Tareas propuestas:
A. Enumera todas las personas que se nombran en el texto sobre Piazzolla y Yupanqui.
B. Escribe una continuación del texto sobre Piazzolla y Yupanqui a partir de su última oración.

═══ Texto de partida

En esa mesa Piazzolla le propuso una vez hacer “algo juntos” a Yupanqui. La anécdota la cuenta Amelita Baltar: Atahualpa lo miró con sus ojos achinados que podían ser navajas y le dijo, después de un instante que pareció una eternidad: “Pero con poquitas notas, Piazzolla, con poquitas notas”. Ahí está en la película Don Ata, en el siempre melancólico registro del Super 8, clavándose un asado de tira en una terraza bajo el cielo de París. Mientras, José Pons cuenta en off la trastienda de la amistad que logró construir también con Ata, luego de superar “las complicaciones de su carácter arisco”.

══════
═══ Extracto de datos

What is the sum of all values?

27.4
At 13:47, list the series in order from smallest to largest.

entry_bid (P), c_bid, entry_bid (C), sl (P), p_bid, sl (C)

══════

Resultados:
A. Piazzolla, Atahualpa Yupanqui (también llamado Ata), Amelita Baltar y José Pons.

B.
El documental, dirigido por Rodrigo H. Vila (realizador de Mercedes Sosa, la voz de Latinoamérica), surca la huella blanca de la nostalgia. Es una opción estética de Vila y no está mal: el archivo visual, doméstico, con el que trabajó es extraordinario. Los años 70 fueron bien intensos para Astor y, de alguna manera contrastantes: de su coqueteo con el rock –las notas en El Expreso Imaginario, sus referencias a grupos como Emerson, Lake & Palmer– a las incursiones electrónicas, desde la “Suite Troileana” hasta sus conciertos definitivamente consagratorios en Europa, para citar muescas al azar. Todos esas curvas y contra curvas artísticas –para no hablar de las políticas– brillan por su ausencia. El filme exhibe otros costados. Muestra cómo hasta el temperamento más volcánico e inasible puede ser domado por el calor de un hogar. “Astor encontraba en nuestra cosa la contención que necesitaba cuando estaba en París”, dice Jacqueline. “Adoraba a José, a nuestros hijos, la buena comida. Éramos familia”. La casa de la calle Descartes funcionaba como una embajada cultural paralela pero era, además, un abrigo, un cobijo.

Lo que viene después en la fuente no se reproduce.